The quoted market price used for financial assets held by the group is the current bid price. These
instruments are included in level 1.
IFRS13(81),(91)(a) Level 2: The fair value of financial instruments that are not traded in an active market (for example,
over-the-counter derivatives) is determined using valuation techniques which maximise the use of
observable market data and rely as little as possible on entity-specific estimates. If all significant inputs
required to fair value an instrument are observable, the instrument is included in level 2.
IFRS13(86) Level 3: If one or more of the significant inputs is not based on observable market data, the instrument
is included in level 3. This is the case for unlisted equity securities.
IFRS13(93)(h)(i) * There were no significant inter-relationships between unobservable inputs that materially affect fair values.
IFRS13(93)(g)
(vi) Valuation processes
The finance department of the group includes a team that performs the valuations of non-property
items required for financial reporting purposes, including level 3 fair values. This team reports directly
to the chief financial officer (CFO) and the audit committee (AC). Discussions of valuation processes
and results are held between the CFO, AC and the valuation team at least once every six months, in
line with the group’s half-yearly reporting periods.
The main level 3 inputs used by the group are derived and evaluated as follows:
• Discount rates for financial assets and financial liabilities are determined using a capital asset
pricing model to calculate a pre-tax rate that reflects current market assessments of the time value
of money and the risk specific to the asset.
• Risk adjustments specific to the counterparties (including assumptions about credit default rates)

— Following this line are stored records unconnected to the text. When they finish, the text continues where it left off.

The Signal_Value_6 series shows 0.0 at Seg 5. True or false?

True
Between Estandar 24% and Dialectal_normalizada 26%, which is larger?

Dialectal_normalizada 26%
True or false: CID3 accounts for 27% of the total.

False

are derived from credit risk gradings determined by VALUE IFRS Plc’s internal credit risk
management group.
• Earnings growth factors for unlisted equity securities are estimated based on market information
for similar types of companies.
• Contingent consideration – expected cash inflows are estimated based on the terms of the sale
contract (see note 15) and the entity’s knowledge of the business and how the current economic
environment is likely to impact it.
Changes in level 2 and level 3 fair values are analysed at the end of each reporting period during the
half-yearly valuation discussion between the CFO, AC and the valuation team. As part of this
discussion the team presents a report that explains the reason for the fair value movements.

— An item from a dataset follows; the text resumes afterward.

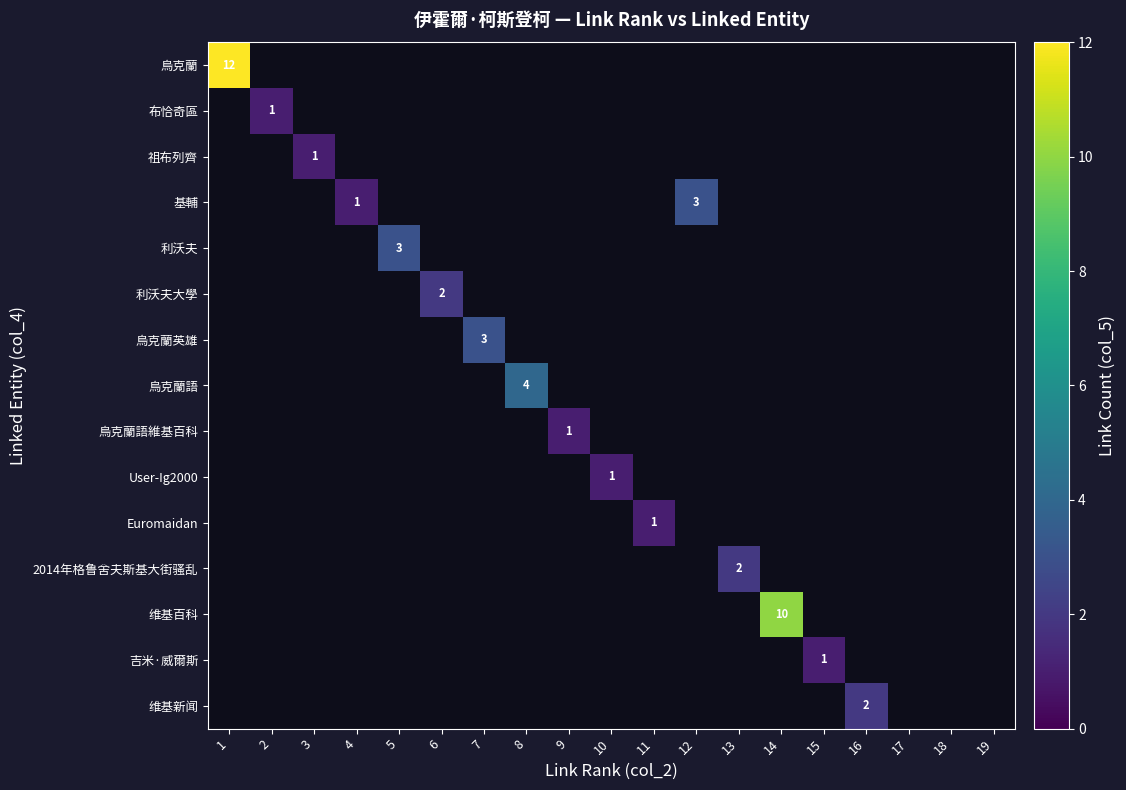

How many series are shown in this chart?

15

IFRS7(11)(a) The company determines the amount of fair value changes which are attributable to
credit risk by first determining the changes due to market conditions which give rise
to market risk, and then deducting those changes from the total change in fair value
of the convertible debentures. Market conditions which give rise to market risk
include changes in the benchmark interest rate. Fair value movements on the
conversion option embedded derivative are included in the assessment of market risk
fair value changes.
IFRS7(11)(b) The company believes that this approach most faithfully represents the amount of
change in fair value due to the company’s own credit risk, as the changes in factors
contributing to the fair value of the convertible debentures other than changes in the
benchmark interest rate are not deemed to be significant.

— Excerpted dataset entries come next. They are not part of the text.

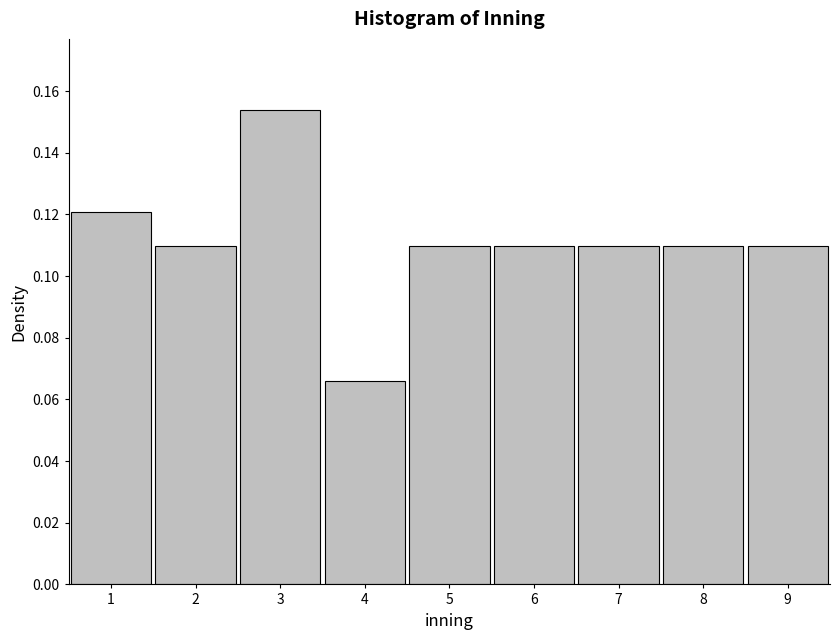

Over which range of the x-axis is the bar tallest?

2.5 to 3.5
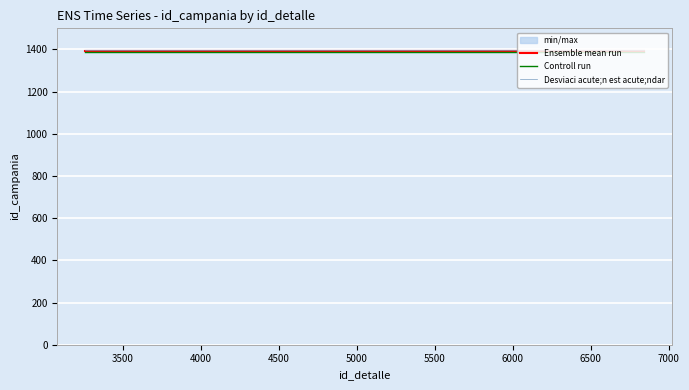

What is the minimum value for Controll run?

1390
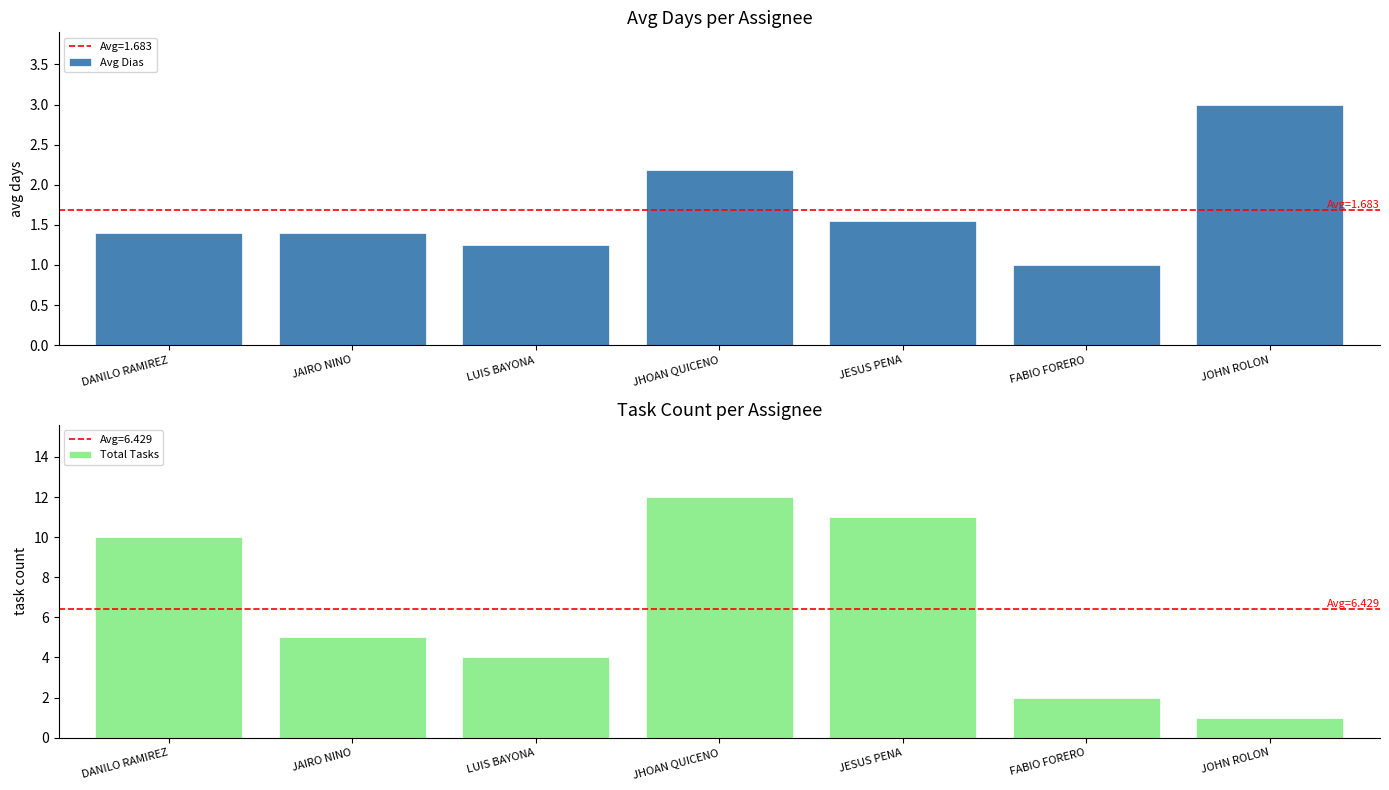

What is the total value across all series at JOHN ROLON?

4.0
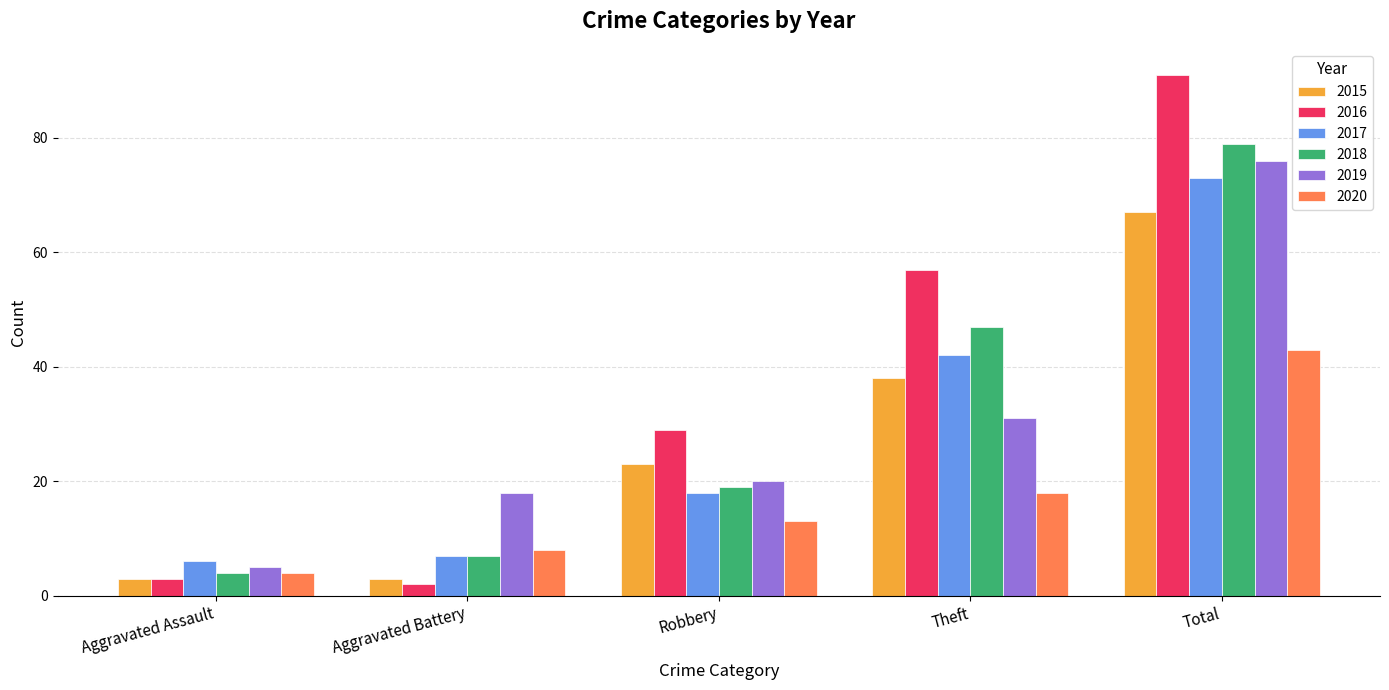

What is the smallest value displayed?

2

Defaults and breaches in relation to financial liabilities
IFRS7(18) (c) Example disclosures for a default in relation to a borrowing could read as follows:
In the third quarter, the group was overdue paying interest on bank borrowings with a
carrying amount of CU2,000,000. The group experienced a temporary shortage of
cash, because cash outflows in the second and third quarters were higher than
anticipated due to business expansions. As a result, interest of CU75,000 was not
paid on the due date of 31 September 2020.
The company has since paid all outstanding amounts (including additional interest
and penalties for late payment) during the fourth quarter.
Management expects that the company will be able to meet all contractual
obligations from borrowings on a timely basis going forward.